In our time there is no longer a distinctly Christian way of thinking. There is to some extent a Christian ethic and even a somewhat Christian way of life and piety. But there is no distinctly Christian frame of reference, no uniquely Christian worldview, to guide our thinking in distinction from the thought of the secular world around us.
Since Christians are called to mind renewal―our text says, “Do not conform any longer to the pattern of this world, but be transformed by the renewing of your mind”—this cultural mindlessness is a major aspect of the “pattern of this world” that we are to recognize, understand, repudiate and overcome. We are to be many things as Christians, but one of them which is certainly high on the list, if not foundational to everything, is thinking people. We are to possess a “Christian mind.”
There are a number of causes for our present mindlessness—Western materialism, the fast pace of modern life and philosophical skepticism, among others—but I want to argue in this study that the chief cause is television. I began to study television as a cultural problem several years ago, and the thing that got me started was a 1987 graduation address at Duke University by Ted Koppel of ABC’s Nightline news program. Following this address Koppel was frequently quoted by Christian communicators because of something he said about the Ten Commandments. He was deploring the declining moral tone of our country and reminded his predominantly secular audience of the abiding validity of this religious standard. He said that they are Ten Commandments, not “ten suggestions,” and that they “are,” not “were” the standard. But to me the interesting thing about Koppel’s address was not what he said about the Ten Commandments, however true it was, but what he said in the very first sentence of his remarks. He said that American has become “Vannatized.”

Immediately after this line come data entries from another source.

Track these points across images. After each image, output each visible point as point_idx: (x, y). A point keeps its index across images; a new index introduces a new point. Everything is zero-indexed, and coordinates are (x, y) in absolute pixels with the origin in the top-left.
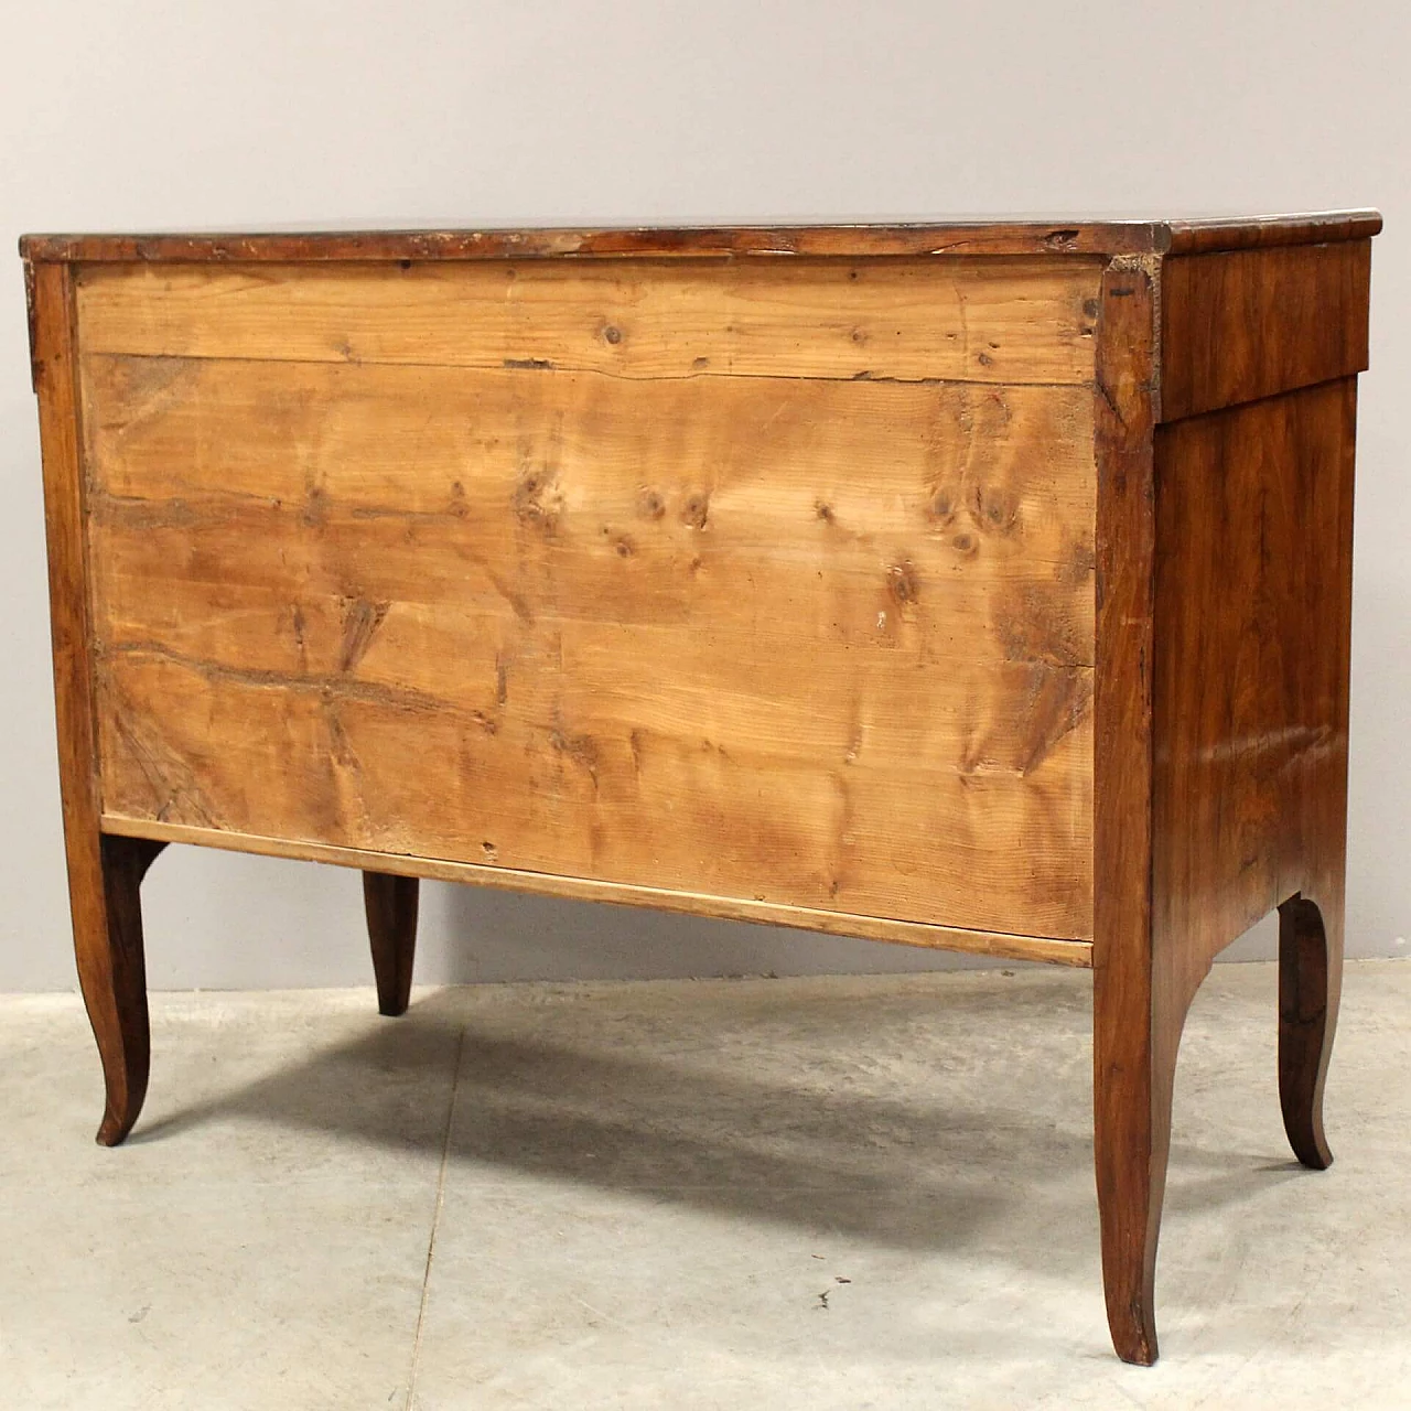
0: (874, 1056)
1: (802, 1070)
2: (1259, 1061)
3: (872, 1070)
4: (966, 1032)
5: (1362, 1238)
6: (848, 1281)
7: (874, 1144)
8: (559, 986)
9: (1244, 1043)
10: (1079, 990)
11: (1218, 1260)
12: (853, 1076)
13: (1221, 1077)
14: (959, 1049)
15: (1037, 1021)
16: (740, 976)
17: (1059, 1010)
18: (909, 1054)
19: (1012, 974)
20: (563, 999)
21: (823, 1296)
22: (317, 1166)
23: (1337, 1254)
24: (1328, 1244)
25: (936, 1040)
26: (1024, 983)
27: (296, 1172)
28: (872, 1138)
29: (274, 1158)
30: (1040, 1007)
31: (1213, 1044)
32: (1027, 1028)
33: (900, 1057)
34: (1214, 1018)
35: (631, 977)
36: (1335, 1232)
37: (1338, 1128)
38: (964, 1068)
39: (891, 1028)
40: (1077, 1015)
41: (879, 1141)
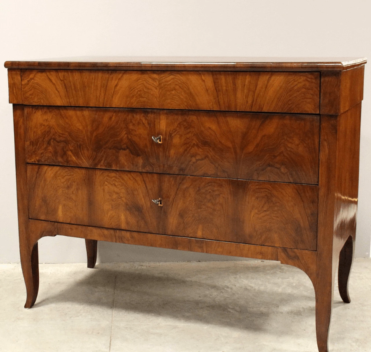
1: (209, 289)
3: (228, 289)
4: (253, 278)
7: (230, 312)
8: (142, 264)
12: (223, 291)
14: (251, 283)
15: (271, 275)
16: (191, 261)
17: (277, 272)
19: (264, 262)
20: (143, 267)
22: (78, 317)
25: (244, 281)
27: (72, 318)
28: (229, 310)
29: (66, 314)
30: (272, 271)
32: (269, 277)
35: (161, 261)
36: (358, 340)
39: (232, 277)
41: (231, 311)
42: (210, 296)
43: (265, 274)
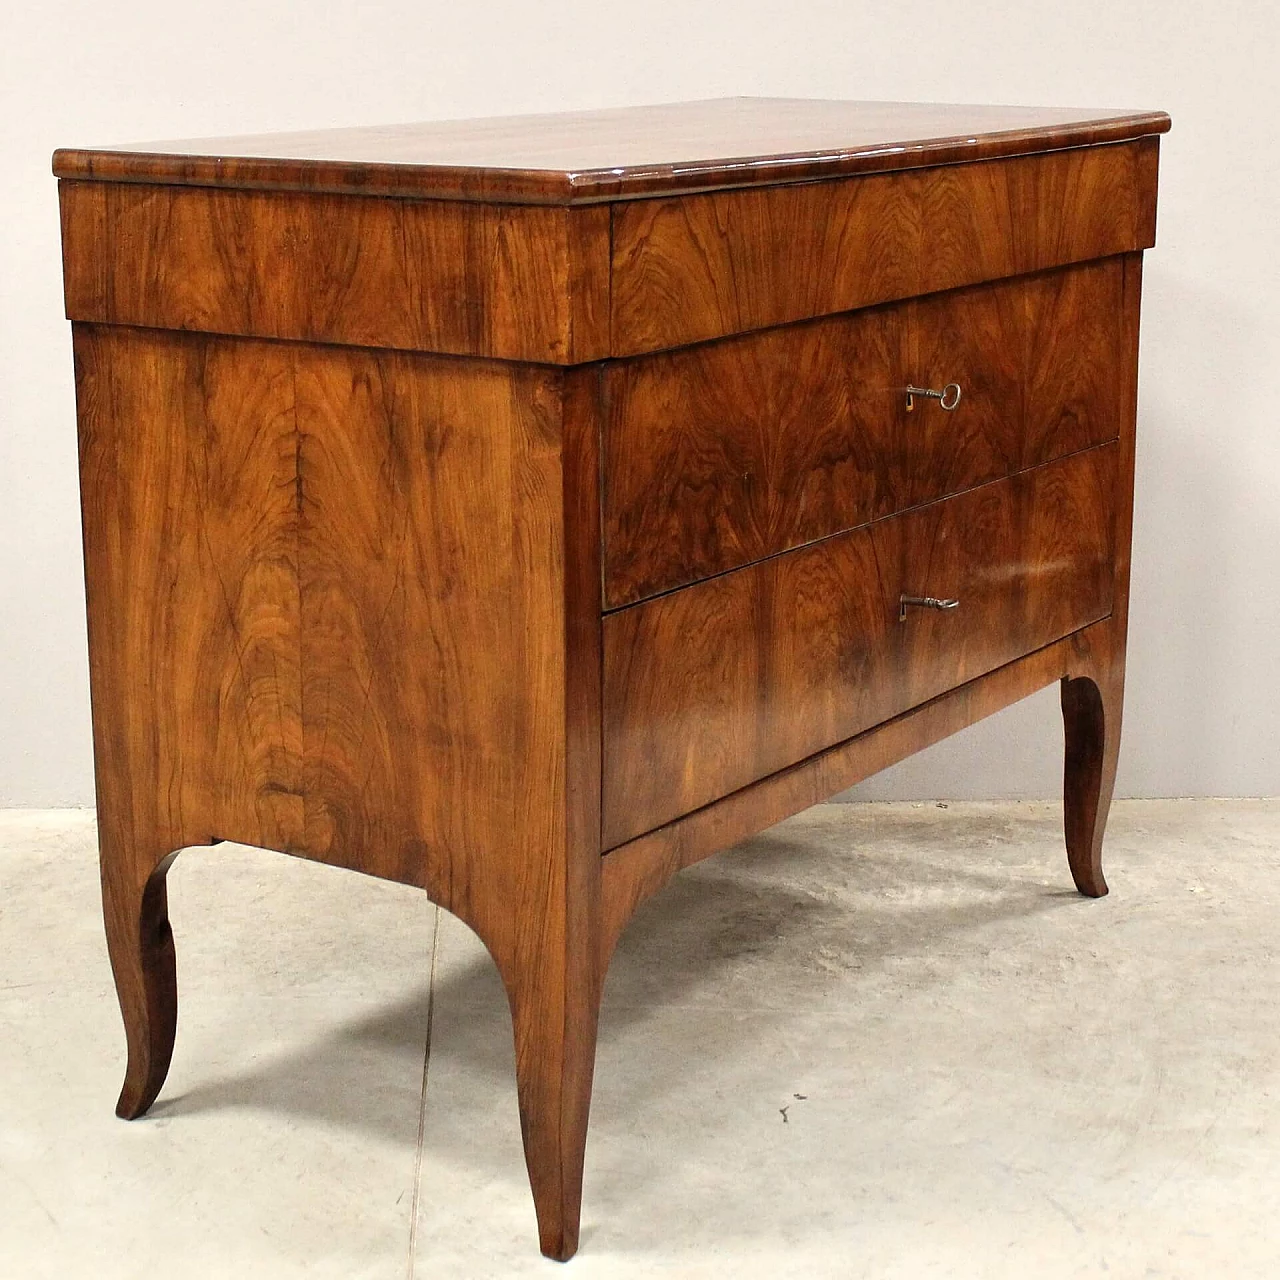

Koppel was referring to Vanna White, the beautiful and extraordinarily popular young lady on the television game show Wheel of Fortune. Vanna White is something of a phenomenon on television. As far as her work goes, it is simple. She stands on one side of a large game board which holds blocks representing the letters of words the contestants are supposed to guess. As they guess correctly, Vanna walks across the platform turning the blocks around to reveal the letters. When she gets to the other side she claps her hands. It is simple work, but Vanna seems to like it. No, “like” is too mild a term, as Koppel notes. Vanna “thrills, rejoices, adores everything she sees.” People respond to her so well that books about her have appeared in bookstores, and she is well up on that magical but elusive list of the most admired people in America.
But here is the interesting thing. Until recently Vanna never said a word on Wheel of Fortune, and Koppel asked how a person who says nothing and who is therefore basically unknown to us can be so popular. That is just the point, he answered. Since we do not know what Vanna White is actually like, she is whatever you want her to be. “Is she a feminist or every male chauvinist’s dream? She is whatever you want her to be. Sister, lover, daughter, friend, never cross, non-threatening, and non-judgmental to a fault.”1 She is popular because we project our own deep feelings, needs or fantasies onto the television image.
Koppel does not care very much about Wheel of Fortune‘s success, of course. He was analyzing our culture. And his point is that Vanna White’s appeal is the very essence of television and that television forms our way of thinking or, to be more accurate, of not thinking. It has been hailed as the great teaching tool, but that is precisely what it does not do, because it seldom presents anything in enough depth for a person actually to think about it. Instead, it presents thirty-second flashes of events and offers images upon which we are invited to project our own vague feelings.
If all we are talking about is game shows and other forms of television entertainment, none of this would matter very much, except for the amount of time our children spend watching these banal, mind-numbing diversions rather than disciplining their minds by serious study. But if television is really conditioning us not to think, as Koppel and I maintain, then television is a serious intellectual, social, and spiritual problem.
1Ted Koppel, “Viewpoints,” Commencement Address, Duke University, May 10, 1987.